══ Supplied material ══

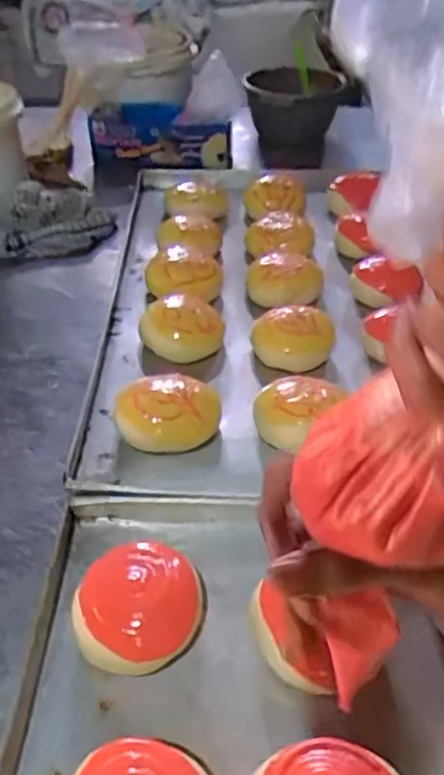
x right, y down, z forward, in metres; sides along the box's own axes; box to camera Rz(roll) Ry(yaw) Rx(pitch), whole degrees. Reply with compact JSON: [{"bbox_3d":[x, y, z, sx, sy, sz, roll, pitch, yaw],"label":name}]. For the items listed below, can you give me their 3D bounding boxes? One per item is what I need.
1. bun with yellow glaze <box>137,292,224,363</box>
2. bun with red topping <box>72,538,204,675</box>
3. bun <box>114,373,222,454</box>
[{"bbox_3d":[-0.048,-0.073,0.740,0.096,0.050,0.089,-6,41,-5],"label":"bun with yellow glaze"},{"bbox_3d":[-0.063,0.169,0.484,0.097,0.045,0.092,-12,42,-13],"label":"bun with red topping"},{"bbox_3d":[-0.053,0.027,0.633,0.100,0.046,0.080,-4,41,-4],"label":"bun"}]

═══

## [Task statement]
Give back the full data exactly as it reads, but drop the pictures.

## [Result]
x right, y down, z forward, in metres; sides along the box's own axes; box to camera Rz(roll) Ry(yaw) Rx(pitch), whole degrees. Reply with compact JSON: [{"bbox_3d":[x, y, z, sx, sy, sz, roll, pitch, yaw],"label":name}]. For the items listed below, can you give me their 3D bounding boxes? One per item is what I need.
1. bun with yellow glaze <box>137,292,224,363</box>
2. bun with red topping <box>72,538,204,675</box>
3. bun <box>114,373,222,454</box>
[{"bbox_3d":[-0.048,-0.073,0.740,0.096,0.050,0.089,-6,41,-5],"label":"bun with yellow glaze"},{"bbox_3d":[-0.063,0.169,0.484,0.097,0.045,0.092,-12,42,-13],"label":"bun with red topping"},{"bbox_3d":[-0.053,0.027,0.633,0.100,0.046,0.080,-4,41,-4],"label":"bun"}]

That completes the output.